* _ÜBUNGSTEXT_
↓↓↓

Die Reichswehr hätte auch direkt putschen können, eventuell unter dem greisen Generalfeldmarschall selbst – aber da war der Ablauf beim Kapp-Putsch ja ein Menetekel.
Den deutschen Juden und den Millionen Juden Europas hätte das aber vielleicht das Leben gerettet.
Zurück zum 5. November 1932. Der zeigte m. E. durchaus eine gewisse »Lernfähigkeit« oder, wenn man so will, »Ekelfähigkeit« der Deutschen; denn der blutige Naziterror trug m. E. wesentlich zu den Nazi-Stimmverlusten bei. Zu einer weitverbreiteten antifaschistischen Stimmung, wenn man so will. Wieso sagt Adolphi da: »Ich halte davon nichts.« Zeit gewinnen für das Zur-Besinnung-Kommen der Protestwähler, die »gegen das ganze System« stimmen bzw. stimmen wollen, aber kaum sehen, was sie damit anrichten, ist doch alles! Immer!
Das ist gerade heute nicht anders!
Was wäre denn heute die Alternative bei einer »Machtübertragung« an die AfD? Ein Einmarsch der Alliierten? Die NATO konnte immer gut leben mit der Salazar-Diktatur und kann es heute mit Orbans »autoritärer« Herrrschaft in Ungarn. Und die USA konnten sogar mit dem Massenmörder Franco als »Caudillo« von Spanien, wenn es um Stützpunkte gegen die UdSSR ging!
(Deswegen muss übrigens auch weiter gelten: »USA/NATO raus aus Deutschland – Deutschland raus aus der USA-NATO! Und die Bundeswehr entsprechend Artikel 87 a GG in Verbindung mit Art. 26 auf die pure Landesverteidigung reduzieren!« Dann kommen wir auch mit einem oder einem halben Prozent des Bruttoinlandsproduktes aus, also der Hälfte oder einem Viertel der nun angestrebten Aufrüstungskosten.)
Ein Putsch der ganz offenbar von Rechten durchsetzten Bundeswehr?

↑↑↑

* _EINGABEDATEN_

↓↓↓

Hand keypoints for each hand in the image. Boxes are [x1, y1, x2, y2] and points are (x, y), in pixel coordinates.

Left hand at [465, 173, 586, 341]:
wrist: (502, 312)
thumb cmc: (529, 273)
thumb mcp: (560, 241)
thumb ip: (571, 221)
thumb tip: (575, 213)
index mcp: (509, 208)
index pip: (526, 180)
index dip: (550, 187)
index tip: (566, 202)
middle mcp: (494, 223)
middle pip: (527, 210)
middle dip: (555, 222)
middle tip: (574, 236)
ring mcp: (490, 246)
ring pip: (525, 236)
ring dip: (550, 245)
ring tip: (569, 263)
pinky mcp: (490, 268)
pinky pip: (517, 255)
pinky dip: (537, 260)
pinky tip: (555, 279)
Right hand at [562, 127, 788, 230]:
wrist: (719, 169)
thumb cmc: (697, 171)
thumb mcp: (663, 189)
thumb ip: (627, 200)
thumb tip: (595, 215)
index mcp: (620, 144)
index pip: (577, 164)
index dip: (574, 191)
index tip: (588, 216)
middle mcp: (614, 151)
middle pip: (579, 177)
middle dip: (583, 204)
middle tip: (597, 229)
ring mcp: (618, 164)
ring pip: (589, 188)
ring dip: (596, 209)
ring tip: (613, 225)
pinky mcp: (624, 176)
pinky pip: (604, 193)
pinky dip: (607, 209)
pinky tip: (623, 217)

↑↑↑

* _ARBEITSAUFTRAG_
Setze den Übungstext über das Jahr 1932 und eine heutige Machtübertragung an die AfD fort, und zwar direkt im Anschluss an seinen letzten Satz. Das Material ist eigenständig und hat mit dem Übungstext nichts zu tun.

* _LÖSUNG_
Ein Generalstreik? Das würde, in »bester Tradition« von 1932/33, die DGB-Spitze wohl ablehnen. Hitler sei legal »aus einem demokratischen System« an die Macht gekommen – so ähnlich drückt sich ja auch Wolfram aus, und du widersprichst ihm da nicht ...
Ein Aufstand aller Antirassisten und Antiimperialisten – wie denn, womit denn?
Am aussichtsreichsten ist die Bearbeitung der Haltung des DGB – es muss klar sein bzw. erreicht werden, dass eine Regierung unter Führung oder mit Beteiligung der AfD zu einem politischen Generalstreik führt!
Umgekehrt wird wohl erst dann, wenn die rechte »Reservearmee« des Großkapitals wieder an Zulauf und Zustimmung verliert, so wie Ende 1932, ein Teil der »deutschen Wirtschaft« auf eine AfD-Regierungsbeteiligung drängen. (Auch 1932 ekelten sich viele Bürger bzw. Kapitalvertreter – aber es musste nun sein ...)
Darauf muss sich m. E. die gesamte Linke vorbereiten! (...)
Der Aufstieg von »Arturo Ui« alias Bernd/Björn Höcke ist aufhaltsam! Darüber müssen wir uns einig sein oder werden! Was anderes kann und darf die jW nicht verbreiten!